Politics risks acting as an accelerant. Once one country embargoes its agricultural exports because of fears about food security, the odds that its trading partners do the same rise markedly, taking additional food baskets out of the global supply chain. New Delhi’s wheat export ban follows hot on the heels of Indonesia last month embargoing its own exports of palm oil. India is the biggest importer of the vegetable fat, and the roughly four million metric tons a year it buys from Indonesia is enough to provide about 6% of calories for its adult population. Geopolitical tensions are already weakening the ties linking Russia, China and Ukraine to the global food system.
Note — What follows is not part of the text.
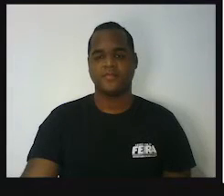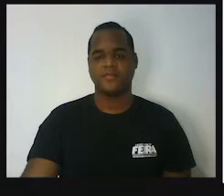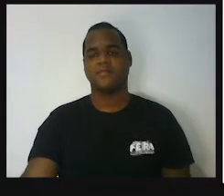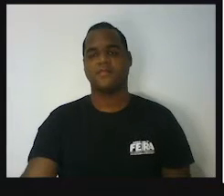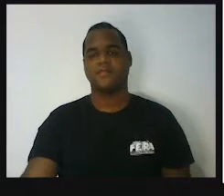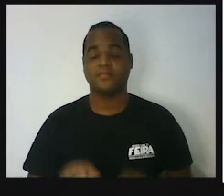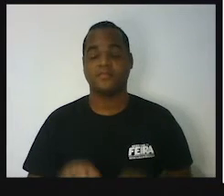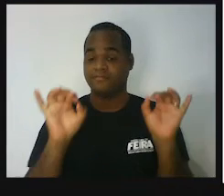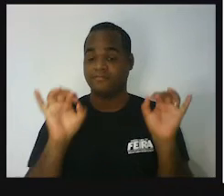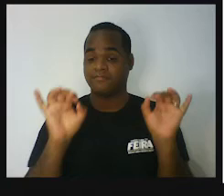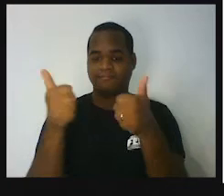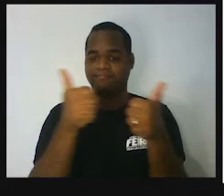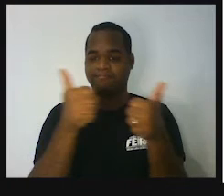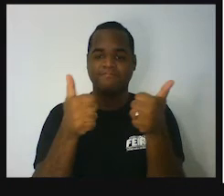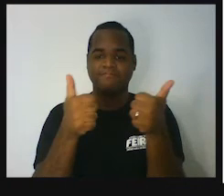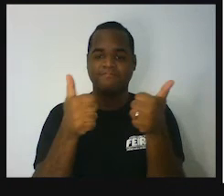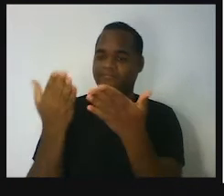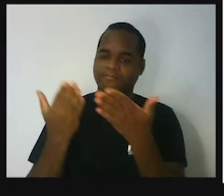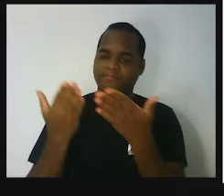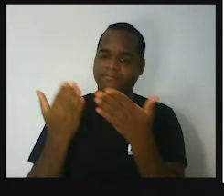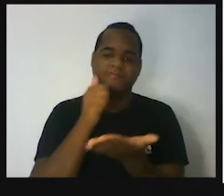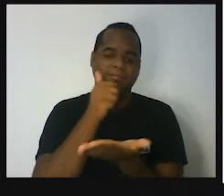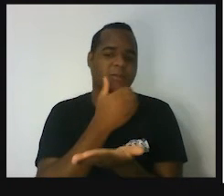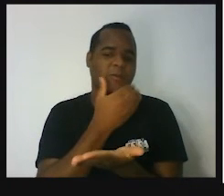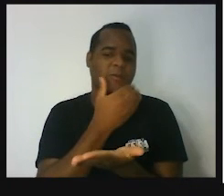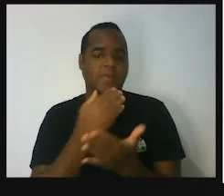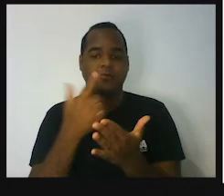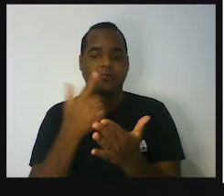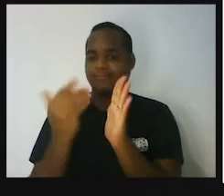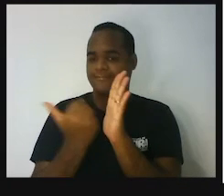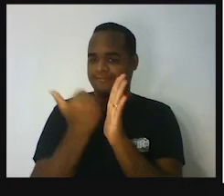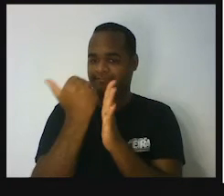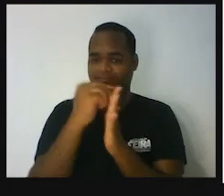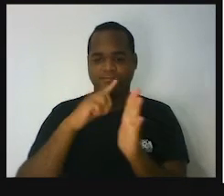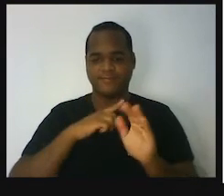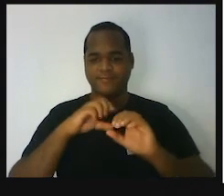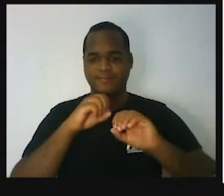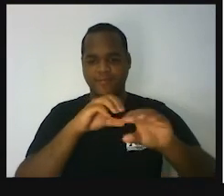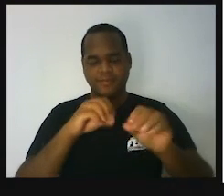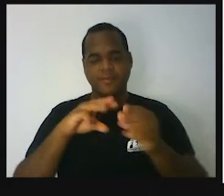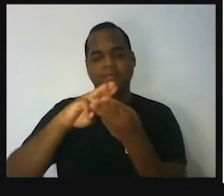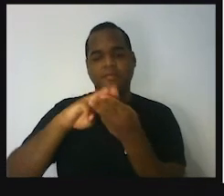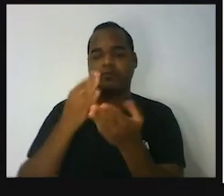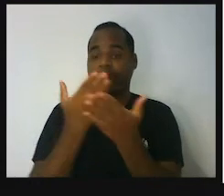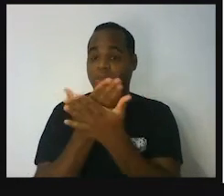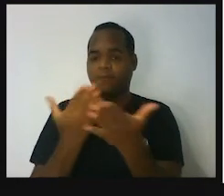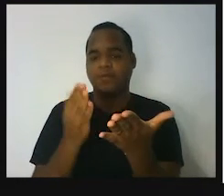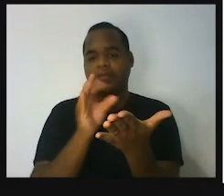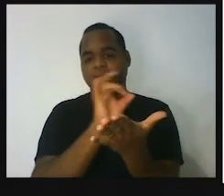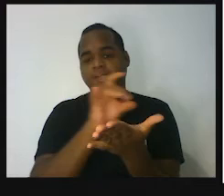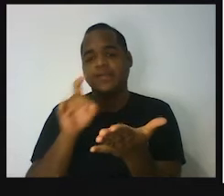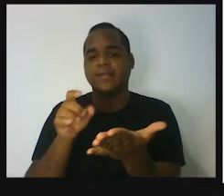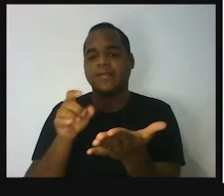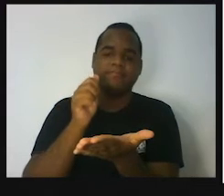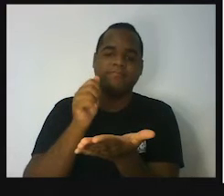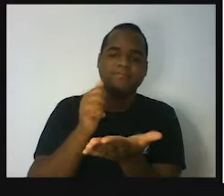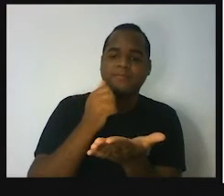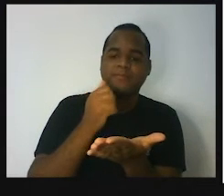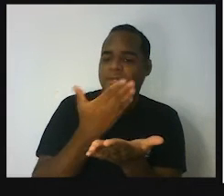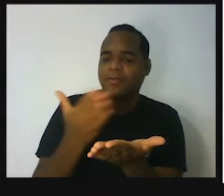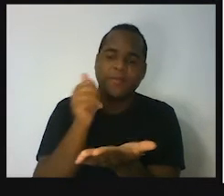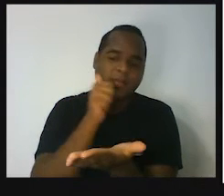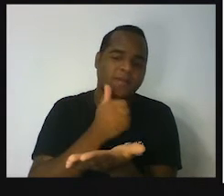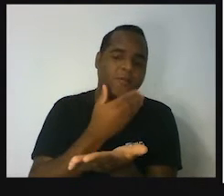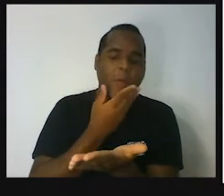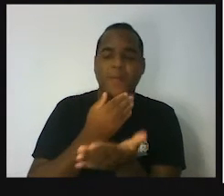Olá, sejam bem-vindos, sejam bem-vindas a mais uma aula de matemática para você, querido estudante, querida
The current cycle may get worse before it gets better. The risk of crop losses can be spread across time as well as geographies, by drawing down on stockpiles built up in fatter years to make it through a lean period. That doesn’t work so well when climate cycles get “stuck,” however. The current La Nina phase now appears to be heading into its third consecutive year, an unusual event that means inventories run down in previous seasons aren’t getting the opportunity to replenish themselves as they’d normally do.
Humanity’s increasing skill in keeping hunger at bay despite a booming population counts as one of our greatest achievements — but it rests on worryingly unstable foundations. Current food price rises should be a warning sign. To survive the next century, the whole planet will need to work together.